▶ _Exercise requirements_
Return the following from the records below: each line, word for word, starting with the line that contains "Small Business Administration" and going on through the line that contains "Felix Richter", with nothing outside that range.

---+---

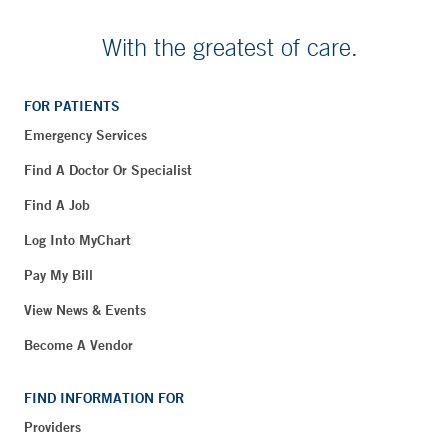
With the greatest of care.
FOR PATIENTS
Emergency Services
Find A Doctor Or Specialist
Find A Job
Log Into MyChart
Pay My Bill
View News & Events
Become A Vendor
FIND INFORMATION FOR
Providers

---+---

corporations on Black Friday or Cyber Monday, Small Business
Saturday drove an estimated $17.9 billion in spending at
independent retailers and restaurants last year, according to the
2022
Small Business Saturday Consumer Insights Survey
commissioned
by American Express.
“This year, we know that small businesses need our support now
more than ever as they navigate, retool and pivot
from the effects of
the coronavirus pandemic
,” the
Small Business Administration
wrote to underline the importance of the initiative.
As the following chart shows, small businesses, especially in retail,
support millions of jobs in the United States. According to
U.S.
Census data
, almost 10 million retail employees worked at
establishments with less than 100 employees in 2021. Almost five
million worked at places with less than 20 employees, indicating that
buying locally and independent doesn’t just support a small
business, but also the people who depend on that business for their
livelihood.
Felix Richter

---+---

▶ _Result of this task_
Small Business Administration
wrote to underline the importance of the initiative.
As the following chart shows, small businesses, especially in retail,
support millions of jobs in the United States. According to
U.S.
Census data
, almost 10 million retail employees worked at
establishments with less than 100 employees in 2021. Almost five
million worked at places with less than 20 employees, indicating that
buying locally and independent doesn’t just support a small
business, but also the people who depend on that business for their
livelihood.
Felix Richter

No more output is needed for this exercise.